Şimdi sıra TÜBİTAK’ta; karşı devrimin (ulusal ve uluslararası) temel kaygılarından biri de bence bu kurumun son yıllarda yayın alanında yapıklarıdır. Okunabilirliği yüksek bir biçim ve içeriği, satın alınabilir bir düzeyde halka sunmasıdır. Çocuklar için ayrı, gençler için ayrı, bilimciler için ayrı çok sayıda kitap çevrilmiş, basılmış ve yayımlanmıştır. Bence bundan bile çok ürkmektedirler. Çünkü, devrimi sürekli kılacak olan düşünce dünyasını, çocuklardan başlayarak beslemektedir bu yayınlar. Hele işin içinde birde canlının evrimi varsa…
Ve,
Türkiye Ulusal Eğitim Bakanlığı’nda ders izlenceleri, ABD’li uzmanlarca belirendi. Hangi derslerin okutulacağı, hangilerinin kaldırılacağı, emperyalist uzmanlarca kurumun en tepesinde eşgüdümlendi. (Bkz. TÖS, TÖBDER; EĞİTİM-SEN Kurultay ve Savunmaları)

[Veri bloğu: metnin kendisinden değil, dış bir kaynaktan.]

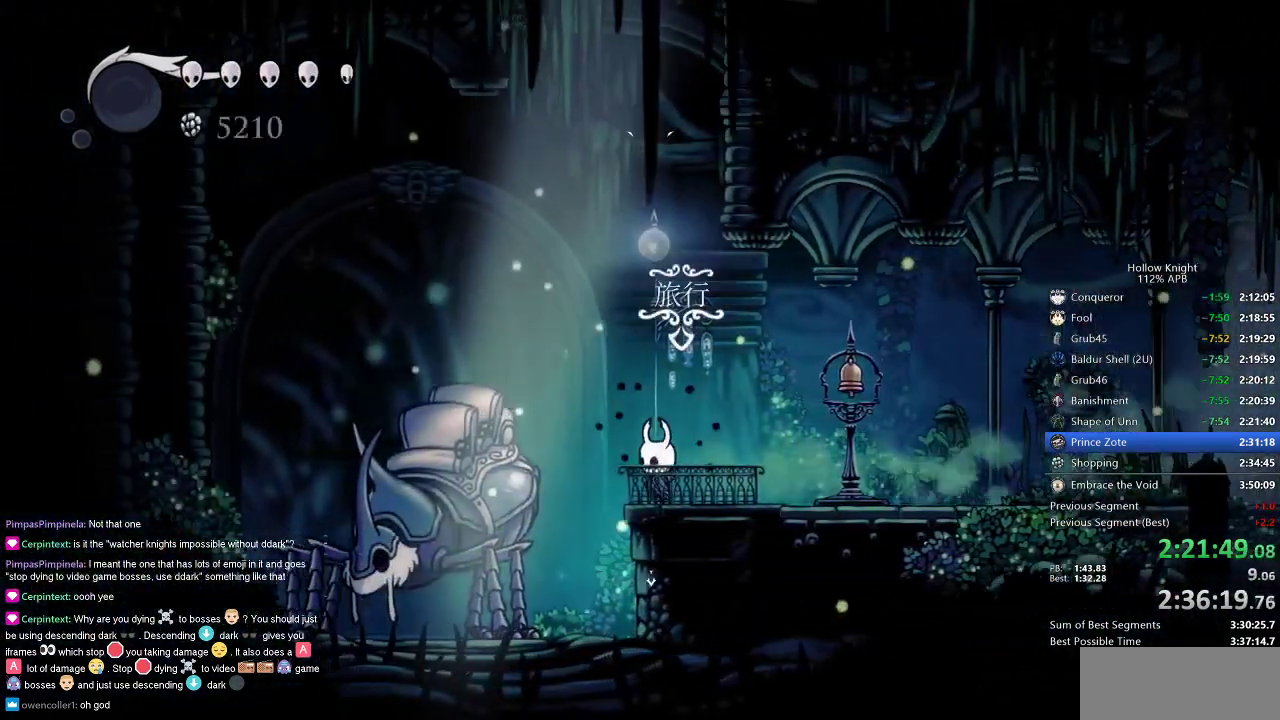
{"keys": [], "events": [[17, "down", "down"], [50, "down", "up"]]}
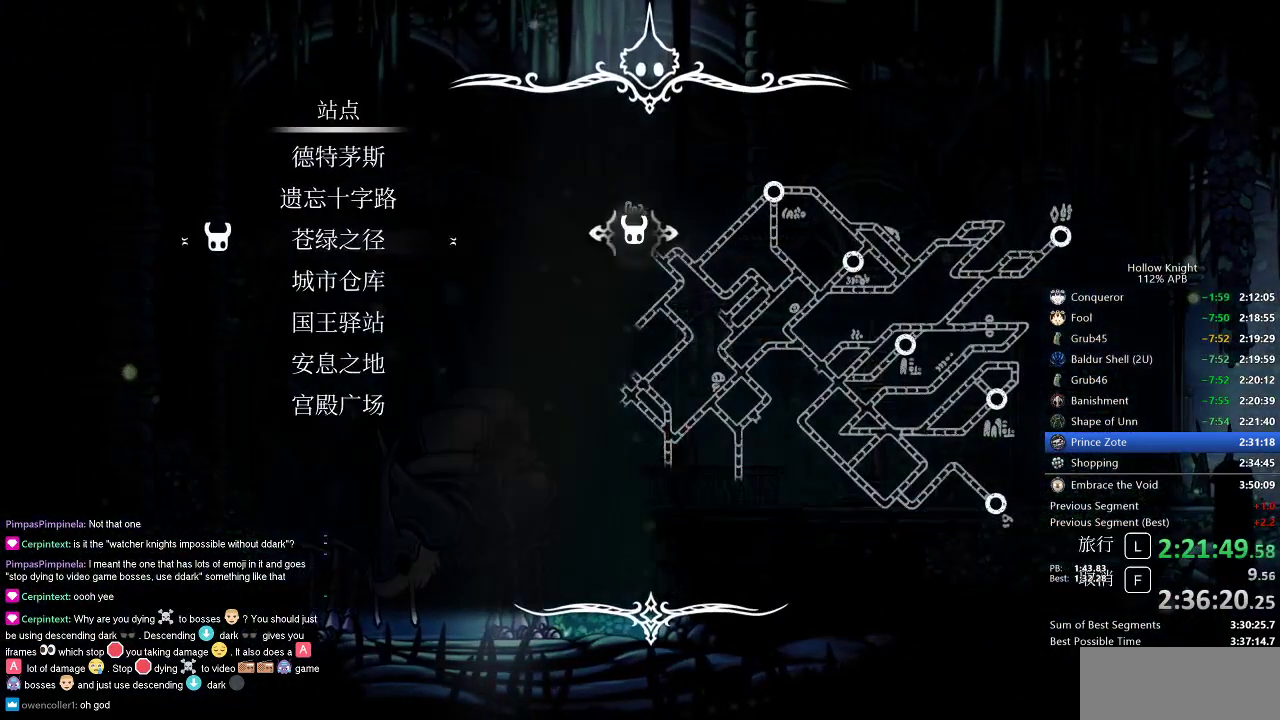
{"keys": [], "events": [[217, "up", "down"], [250, "up", "up"], [350, "up", "down"], [400, "up", "up"], [450, "jump", "down"], [500, "jump", "up"]]}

Özetle aktardığım bu sürecin başlatılması için, karşı devrimin iç ve dış odakları, önce ülke içinde kardeş kavgası, ulusu oluşturan halklar kavgası, dinler ve mezhepler kavgası ile ülkeyi kana boğdular. Ulusal ve uluslararası ölçekteki karşı devrim birliği kendini gizleyerek, yarattıkları bu çatışma, kan, gözyaşı, korku ortamını kullanarak cumhuriyeti ve onu geleceğe taşıyacak olan eğitimi ve gençliği cumhuriyet devriminin saflarından kopardılar. Devrim, dayanaksız, savunmasız, güçsüz kaldı. Eli, kolu, kırılan, beyni dumura uğratılan devrim şimdi son darbelerini almaktadır. Amerika yönetimin “our boys”ları ise can çekişen güzel ülkemin, özverili halkının bir türlü gidemediği Marmarislerde keyif çatıyor.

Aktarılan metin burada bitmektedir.